L'écart entre les races en matière de placement varie en fonction du désavantage social

Date de publication: 
01/30/2015
Source: 

Wulczyn, F., Gibbons, R., Snowden, L., & Lery, B. (2013). Poverty, social disadvantage, and the black/white placement gap. Children and Youth Services Review, 35, 65-74.

Revu par: 
Meghan Seto
Résumé: 

Une grande partie de la littérature sur la protection de l’enfance indique que le taux de placement des enfants noirs est plus élevé que celui des enfants blancs. Wulczyn et ses collègues ont cherché à savoir s’il existe une corrélation entre les mesures de la pauvreté et du désavantage social et les variations de l’écart entre Noirs et blancs en ce qui concerne les placements en famille d’accueil à l’échelle du comté. L’étude vise précisément à déterminer si certains comtés ayant un taux de pauvreté supérieur à la moyenne présentent un écart de placement Noirs/Blancs également supérieur à la moyenne.

L’échantillon est composé d’enfants de 822 comtés de 16 États et ne comprend que les enfants pris en charge par la protection de l’enfance pour la première fois avant l’âge de 18 ans en 2000. L’objectif de l’étude est de découvrir si l’écart varie en fonction de la race et des variations macrostructurelles particulières à la pauvreté et au désavantage social.

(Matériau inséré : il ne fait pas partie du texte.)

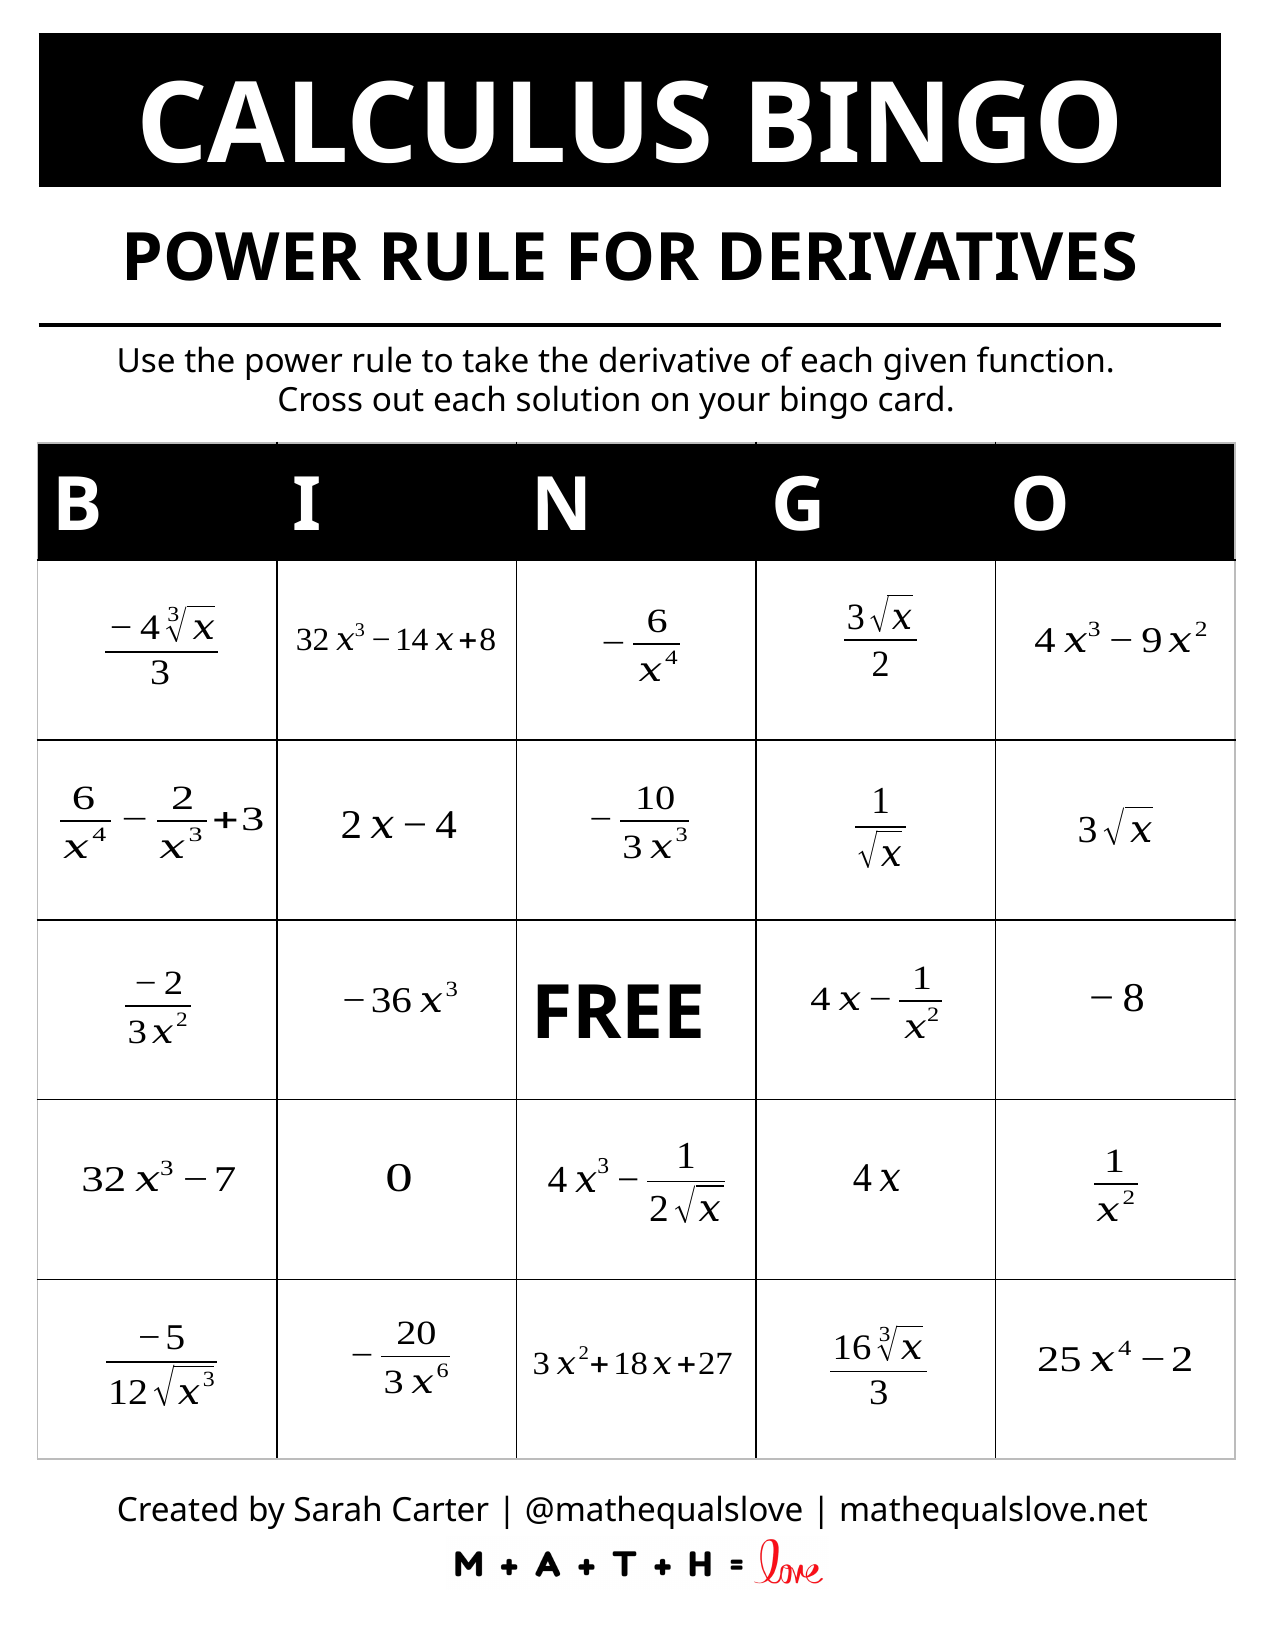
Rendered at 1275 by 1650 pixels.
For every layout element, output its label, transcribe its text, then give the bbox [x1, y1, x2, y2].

table_cell [996, 561, 1234, 739]
table_cell [278, 1100, 516, 1279]
picture [446, 1536, 829, 1590]
table_header CALCULUS BINGO [39, 36, 1221, 183]
table_cell [996, 741, 1234, 919]
table_cell [757, 1100, 995, 1279]
table_cell [278, 561, 516, 739]
table_cell POWER RULE FOR DERIVATIVES [39, 187, 1221, 323]
table_cell [278, 921, 516, 1099]
table_header I [278, 444, 516, 559]
table_cell [38, 1100, 276, 1279]
table_cell [996, 1100, 1234, 1279]
table_header B [38, 444, 276, 559]
table_cell [38, 1280, 276, 1458]
table_cell [996, 921, 1234, 1099]
table_cell [38, 921, 276, 1099]
table_header N [517, 444, 755, 559]
table_cell [757, 561, 995, 739]
table_cell FREE [517, 921, 755, 1099]
table_cell [517, 1280, 755, 1458]
table_cell [757, 741, 995, 919]
table_cell [278, 1280, 516, 1458]
table_cell [517, 741, 755, 919]
table_cell [517, 1100, 755, 1279]
table_cell [38, 741, 276, 919]
table_cell [38, 561, 276, 739]
table_cell [517, 561, 755, 739]
table_header G [757, 444, 995, 559]
table_cell [996, 1280, 1234, 1458]
text_box Use the power rule to take the derivative of each given function. Cross out each solution on your bingo card. [28, 331, 1214, 426]
text_box Created by Sarah Carter | @mathequalslove | mathequalslove.net [53, 1481, 1222, 1536]
table_cell [757, 1280, 995, 1458]
table_cell [757, 921, 995, 1099]
table_cell [278, 741, 516, 919]
table_header O [996, 444, 1234, 559]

Les variables dépendantes incluent : les placements d’enfants noirs pour 1000 enfants noirs, les placements d’enfants blancs pour 1000 enfants blancs et l’écart entre ces deux taux (c.-à-d. l’écart entre les placements des Noirs et des Blancs). La principale variable indépendante est la pauvreté au niveau macrostructurel. La première mesure est la proportion d’enfants vivant dans une famille dont les revenus sont inférieurs au seuil de la pauvreté. La deuxième mesure considère la pauvreté sous l’angle du contexte social et des mesures macrostructurelles du désavantage social (p. ex., structure familiale, niveau de scolarité, chômage et logement).

L’échantillon comprend 21 millions d’enfants (nombre total d’enfants vivant dans les comtés identifiés en 2000); 21 % sont noirs. Il y a eu 45 617 prises en charge en protection de l’enfance dont 20 959 concernent des enfants noirs. Dans l’ensemble, le taux de placement des enfants noirs est de 4,56 pour 1000 et celui des enfants blancs est de 1,47 pour 1000. En conséquence, la différence entre les deux taux donne un écart de placement Noirs/Blancs de 3,09 pour 1000 enfants. L’écart est considérablement plus élevé dans les zones urbaines, cependant, le taux de placement est supérieur pour les enfants noirs dans les comtés urbains et plus élevé pour les enfants blancs dans les zones rurales.

Il existe un lien entre les taux supérieurs de pauvreté infantile et les taux de placements inférieurs des enfants noirs. Par exemple, à l’échelon du comté, le taux de placement des enfants noirs diminue alors que le taux de pauvreté des enfants blancs augmente. L’effet de la pauvreté infantile chez les Blancs est plus prononcé, en partie parce que l’importante variation des taux de placement des enfants blancs est comparée à la fourchette relativement étroite des taux de pauvreté des Blancs.

Les résultats suggèrent que lorsqu’on compare les enfants noirs et les enfants blancs, les taux de placement sont plus semblables dans les comtés où le taux de pauvreté des Blancs est plus élevé, en grande partie parce que les taux de placement des Noirs ne varient pas en fonction des mesures de pauvreté et de désavantage social des Noirs.

Notes méthodologiques: 

A multilevel Poisson event count model was used for placement rate disparity. Authors note that although multilevel modeling was utilized in the analysis, individual child level data was not available and thus not included in the study. Another limitation was the inability to differentiate between counties with various indicators of social disadvantage. Moreover, county-specific measures of maltreatment or substantiation were intentionally not included in the analysis, given the theoretical assumption that there is differential treatment between black and white families. The data were limited to a single point in time; therefore the model does not capture changes in the placement gap or social context.